Instructions for the task: As the answer, give every line of the records that includes the word "equal".

Information:
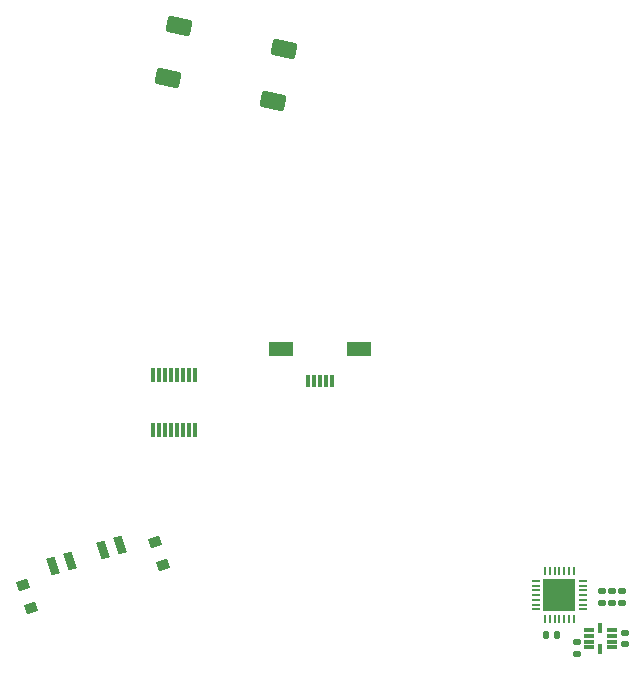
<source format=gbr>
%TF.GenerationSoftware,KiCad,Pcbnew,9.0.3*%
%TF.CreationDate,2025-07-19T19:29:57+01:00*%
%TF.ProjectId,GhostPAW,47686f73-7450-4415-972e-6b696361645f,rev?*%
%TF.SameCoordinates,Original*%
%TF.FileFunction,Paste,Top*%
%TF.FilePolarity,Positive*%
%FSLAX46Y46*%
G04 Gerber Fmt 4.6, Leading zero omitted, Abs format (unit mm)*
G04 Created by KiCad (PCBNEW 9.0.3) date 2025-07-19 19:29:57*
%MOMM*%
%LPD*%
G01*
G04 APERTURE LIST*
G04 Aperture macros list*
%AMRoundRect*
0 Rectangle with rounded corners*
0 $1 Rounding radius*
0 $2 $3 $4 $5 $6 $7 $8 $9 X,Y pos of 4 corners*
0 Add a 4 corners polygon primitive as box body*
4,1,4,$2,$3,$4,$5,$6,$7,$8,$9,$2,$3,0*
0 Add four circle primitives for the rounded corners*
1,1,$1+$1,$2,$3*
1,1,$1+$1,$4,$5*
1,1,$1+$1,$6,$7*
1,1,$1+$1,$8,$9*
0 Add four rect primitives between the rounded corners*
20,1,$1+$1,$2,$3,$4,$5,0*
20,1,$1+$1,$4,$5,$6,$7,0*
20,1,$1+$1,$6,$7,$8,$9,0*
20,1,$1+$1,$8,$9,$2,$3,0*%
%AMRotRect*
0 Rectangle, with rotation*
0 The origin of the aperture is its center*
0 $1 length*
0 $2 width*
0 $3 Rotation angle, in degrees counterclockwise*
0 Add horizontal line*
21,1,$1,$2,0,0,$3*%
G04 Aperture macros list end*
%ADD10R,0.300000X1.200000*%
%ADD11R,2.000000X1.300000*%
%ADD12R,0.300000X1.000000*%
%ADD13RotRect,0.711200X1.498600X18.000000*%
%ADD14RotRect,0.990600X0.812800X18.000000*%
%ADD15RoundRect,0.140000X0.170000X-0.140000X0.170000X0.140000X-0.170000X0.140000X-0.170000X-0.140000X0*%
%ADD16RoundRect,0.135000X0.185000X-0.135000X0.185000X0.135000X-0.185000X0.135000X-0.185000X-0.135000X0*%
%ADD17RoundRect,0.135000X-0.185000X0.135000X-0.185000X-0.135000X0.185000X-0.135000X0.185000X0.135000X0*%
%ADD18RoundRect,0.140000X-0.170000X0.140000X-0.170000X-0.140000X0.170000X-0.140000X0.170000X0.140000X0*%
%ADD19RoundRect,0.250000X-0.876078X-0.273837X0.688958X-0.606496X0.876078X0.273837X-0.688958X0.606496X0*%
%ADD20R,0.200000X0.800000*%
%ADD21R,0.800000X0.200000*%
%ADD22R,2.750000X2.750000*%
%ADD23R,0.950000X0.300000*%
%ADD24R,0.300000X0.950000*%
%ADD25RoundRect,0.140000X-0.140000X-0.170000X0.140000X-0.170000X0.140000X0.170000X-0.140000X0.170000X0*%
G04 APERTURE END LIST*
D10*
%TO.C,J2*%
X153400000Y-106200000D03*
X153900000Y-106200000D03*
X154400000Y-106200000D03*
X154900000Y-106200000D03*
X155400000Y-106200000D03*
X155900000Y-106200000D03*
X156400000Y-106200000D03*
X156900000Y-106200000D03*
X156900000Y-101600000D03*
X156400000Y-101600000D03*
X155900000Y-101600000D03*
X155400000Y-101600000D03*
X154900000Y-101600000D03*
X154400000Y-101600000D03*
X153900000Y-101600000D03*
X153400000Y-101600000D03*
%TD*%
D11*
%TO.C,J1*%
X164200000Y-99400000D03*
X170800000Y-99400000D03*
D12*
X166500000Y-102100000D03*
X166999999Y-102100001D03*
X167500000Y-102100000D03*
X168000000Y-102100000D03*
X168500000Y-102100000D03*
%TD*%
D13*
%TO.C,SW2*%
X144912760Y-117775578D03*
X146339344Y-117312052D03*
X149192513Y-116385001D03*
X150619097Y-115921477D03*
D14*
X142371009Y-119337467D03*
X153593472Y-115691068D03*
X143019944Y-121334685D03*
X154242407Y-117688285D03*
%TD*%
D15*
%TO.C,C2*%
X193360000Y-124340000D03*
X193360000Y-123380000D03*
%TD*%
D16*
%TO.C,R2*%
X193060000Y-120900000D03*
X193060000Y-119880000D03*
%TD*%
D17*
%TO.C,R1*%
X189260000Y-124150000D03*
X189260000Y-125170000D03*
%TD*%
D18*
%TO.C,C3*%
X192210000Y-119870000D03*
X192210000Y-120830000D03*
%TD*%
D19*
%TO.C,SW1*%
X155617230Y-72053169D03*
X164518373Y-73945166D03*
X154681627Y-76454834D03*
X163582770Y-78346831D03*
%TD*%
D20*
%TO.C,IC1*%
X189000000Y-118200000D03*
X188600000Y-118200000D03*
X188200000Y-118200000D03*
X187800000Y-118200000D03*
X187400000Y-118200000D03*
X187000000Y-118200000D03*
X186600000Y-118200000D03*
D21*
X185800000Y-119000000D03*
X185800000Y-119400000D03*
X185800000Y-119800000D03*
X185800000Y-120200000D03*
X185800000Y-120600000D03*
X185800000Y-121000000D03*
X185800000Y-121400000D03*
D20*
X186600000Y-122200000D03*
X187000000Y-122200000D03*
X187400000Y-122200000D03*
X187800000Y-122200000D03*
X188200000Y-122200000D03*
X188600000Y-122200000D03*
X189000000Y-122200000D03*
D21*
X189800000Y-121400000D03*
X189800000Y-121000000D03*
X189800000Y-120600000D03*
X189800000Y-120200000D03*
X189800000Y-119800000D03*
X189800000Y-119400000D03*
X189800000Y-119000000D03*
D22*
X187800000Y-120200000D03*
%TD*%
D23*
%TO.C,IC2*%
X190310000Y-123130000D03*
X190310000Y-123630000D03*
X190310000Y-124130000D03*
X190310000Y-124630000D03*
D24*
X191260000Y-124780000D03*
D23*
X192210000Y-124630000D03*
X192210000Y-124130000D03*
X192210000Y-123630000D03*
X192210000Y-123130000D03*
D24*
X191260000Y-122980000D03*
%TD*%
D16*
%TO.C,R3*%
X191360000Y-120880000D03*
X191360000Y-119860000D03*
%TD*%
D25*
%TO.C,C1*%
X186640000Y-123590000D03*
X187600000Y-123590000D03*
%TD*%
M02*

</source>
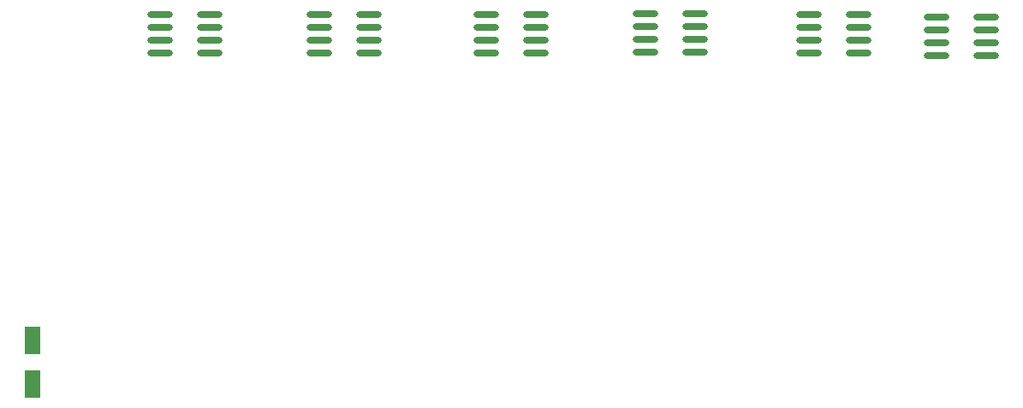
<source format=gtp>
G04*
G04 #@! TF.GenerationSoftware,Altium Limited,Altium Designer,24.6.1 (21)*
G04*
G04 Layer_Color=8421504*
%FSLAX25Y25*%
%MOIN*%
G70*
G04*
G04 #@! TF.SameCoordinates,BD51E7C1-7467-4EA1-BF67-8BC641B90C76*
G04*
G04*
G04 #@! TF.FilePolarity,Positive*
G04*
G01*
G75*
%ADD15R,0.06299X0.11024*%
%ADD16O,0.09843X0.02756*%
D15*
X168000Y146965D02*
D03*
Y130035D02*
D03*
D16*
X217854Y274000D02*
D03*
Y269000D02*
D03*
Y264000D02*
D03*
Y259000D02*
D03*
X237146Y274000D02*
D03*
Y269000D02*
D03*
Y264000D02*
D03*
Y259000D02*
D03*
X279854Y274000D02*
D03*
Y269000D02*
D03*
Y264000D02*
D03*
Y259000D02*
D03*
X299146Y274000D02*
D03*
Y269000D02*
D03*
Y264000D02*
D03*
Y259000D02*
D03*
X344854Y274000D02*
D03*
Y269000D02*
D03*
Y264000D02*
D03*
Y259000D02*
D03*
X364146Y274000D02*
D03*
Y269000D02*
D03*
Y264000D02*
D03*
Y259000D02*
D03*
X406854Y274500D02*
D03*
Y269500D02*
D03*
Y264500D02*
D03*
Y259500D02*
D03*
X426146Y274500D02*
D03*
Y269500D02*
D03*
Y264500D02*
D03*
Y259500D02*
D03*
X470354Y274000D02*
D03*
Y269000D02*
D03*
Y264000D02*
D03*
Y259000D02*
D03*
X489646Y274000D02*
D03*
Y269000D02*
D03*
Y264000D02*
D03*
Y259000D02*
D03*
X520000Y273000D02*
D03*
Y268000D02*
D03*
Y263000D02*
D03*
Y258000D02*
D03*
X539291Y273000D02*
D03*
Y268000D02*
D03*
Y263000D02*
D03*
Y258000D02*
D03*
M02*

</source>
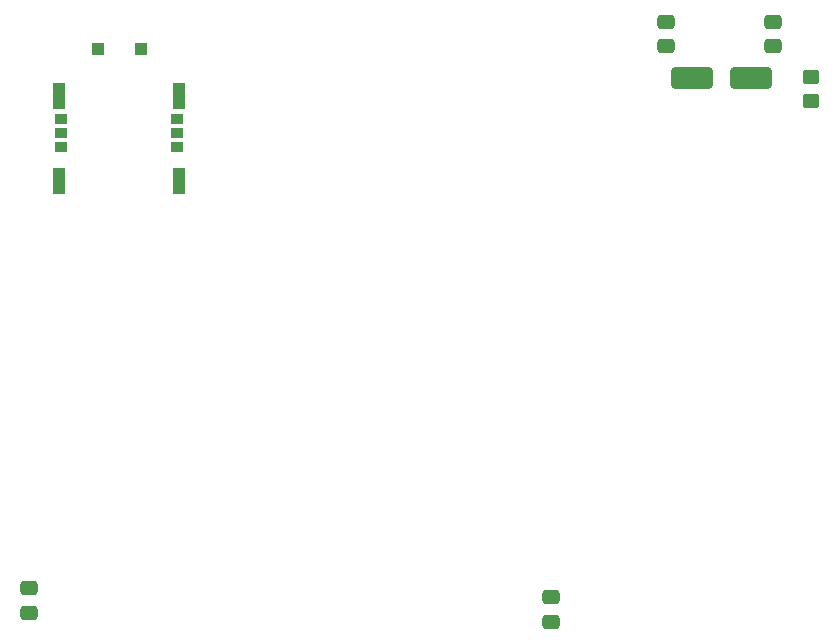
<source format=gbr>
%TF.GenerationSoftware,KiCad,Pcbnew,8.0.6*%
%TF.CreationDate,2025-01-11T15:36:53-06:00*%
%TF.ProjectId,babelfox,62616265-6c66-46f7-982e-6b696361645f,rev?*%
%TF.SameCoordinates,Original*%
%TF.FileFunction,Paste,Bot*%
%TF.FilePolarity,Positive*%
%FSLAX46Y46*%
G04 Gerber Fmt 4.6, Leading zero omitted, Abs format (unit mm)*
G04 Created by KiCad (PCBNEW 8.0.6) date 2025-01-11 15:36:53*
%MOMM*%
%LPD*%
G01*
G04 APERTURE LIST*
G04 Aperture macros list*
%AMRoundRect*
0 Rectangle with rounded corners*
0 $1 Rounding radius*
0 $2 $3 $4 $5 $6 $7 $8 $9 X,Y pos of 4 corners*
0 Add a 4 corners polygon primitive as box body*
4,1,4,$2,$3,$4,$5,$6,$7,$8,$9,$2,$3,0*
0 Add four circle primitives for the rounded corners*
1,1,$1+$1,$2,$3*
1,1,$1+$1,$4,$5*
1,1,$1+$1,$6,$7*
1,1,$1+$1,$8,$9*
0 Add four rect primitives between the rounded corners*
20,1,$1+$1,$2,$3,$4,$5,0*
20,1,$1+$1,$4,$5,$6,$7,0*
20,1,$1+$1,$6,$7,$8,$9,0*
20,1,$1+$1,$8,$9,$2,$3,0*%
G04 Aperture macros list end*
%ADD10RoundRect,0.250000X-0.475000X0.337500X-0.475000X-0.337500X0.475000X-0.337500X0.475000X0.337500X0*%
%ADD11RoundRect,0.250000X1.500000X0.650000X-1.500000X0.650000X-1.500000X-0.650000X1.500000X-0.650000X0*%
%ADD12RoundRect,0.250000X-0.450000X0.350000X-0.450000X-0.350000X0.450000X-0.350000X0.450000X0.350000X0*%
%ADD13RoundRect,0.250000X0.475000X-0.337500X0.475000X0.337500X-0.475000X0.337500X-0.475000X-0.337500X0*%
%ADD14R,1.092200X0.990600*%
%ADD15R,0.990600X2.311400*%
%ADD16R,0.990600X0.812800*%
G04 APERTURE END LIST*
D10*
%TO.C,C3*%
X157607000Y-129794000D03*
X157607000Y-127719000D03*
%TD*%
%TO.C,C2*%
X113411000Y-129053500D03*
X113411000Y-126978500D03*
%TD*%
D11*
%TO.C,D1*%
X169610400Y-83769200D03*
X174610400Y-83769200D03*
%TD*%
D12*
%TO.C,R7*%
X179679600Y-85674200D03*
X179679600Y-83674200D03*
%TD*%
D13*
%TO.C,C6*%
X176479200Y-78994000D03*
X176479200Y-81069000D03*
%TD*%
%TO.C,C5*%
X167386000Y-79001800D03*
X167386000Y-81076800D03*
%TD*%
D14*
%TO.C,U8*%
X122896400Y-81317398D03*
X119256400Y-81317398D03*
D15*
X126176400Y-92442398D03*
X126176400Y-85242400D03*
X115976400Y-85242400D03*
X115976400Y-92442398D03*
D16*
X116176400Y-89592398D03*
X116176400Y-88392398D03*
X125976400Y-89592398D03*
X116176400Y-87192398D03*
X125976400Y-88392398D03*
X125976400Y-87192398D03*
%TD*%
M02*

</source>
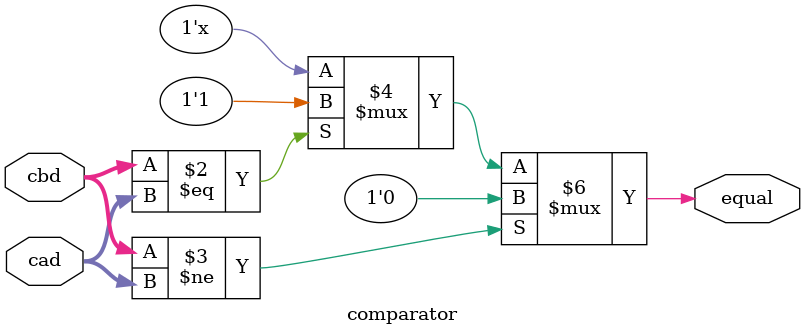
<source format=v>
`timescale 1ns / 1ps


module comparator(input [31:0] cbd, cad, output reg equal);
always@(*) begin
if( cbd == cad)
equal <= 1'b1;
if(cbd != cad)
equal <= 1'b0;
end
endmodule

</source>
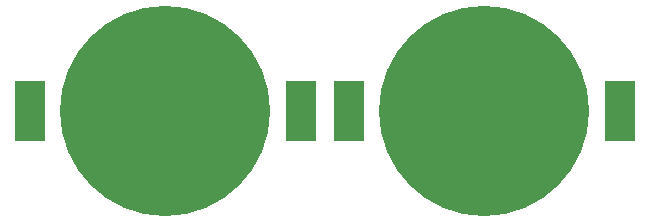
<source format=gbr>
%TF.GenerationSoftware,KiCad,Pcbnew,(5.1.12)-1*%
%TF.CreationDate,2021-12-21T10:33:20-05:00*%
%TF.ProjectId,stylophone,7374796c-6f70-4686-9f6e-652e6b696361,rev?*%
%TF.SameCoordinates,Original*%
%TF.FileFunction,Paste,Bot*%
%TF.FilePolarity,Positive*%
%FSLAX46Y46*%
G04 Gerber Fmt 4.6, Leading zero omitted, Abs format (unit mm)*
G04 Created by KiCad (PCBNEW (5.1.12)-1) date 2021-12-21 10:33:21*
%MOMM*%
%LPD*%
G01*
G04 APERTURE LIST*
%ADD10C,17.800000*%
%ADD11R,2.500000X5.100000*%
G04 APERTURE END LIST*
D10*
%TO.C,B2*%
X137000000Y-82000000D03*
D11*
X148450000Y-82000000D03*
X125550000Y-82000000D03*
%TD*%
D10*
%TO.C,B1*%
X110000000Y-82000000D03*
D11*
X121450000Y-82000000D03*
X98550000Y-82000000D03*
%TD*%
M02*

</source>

Final answer:
module comparator(input [31:0] cbd, cad, output reg equal);
equal <= 1'b1;
equal <= 1'b0;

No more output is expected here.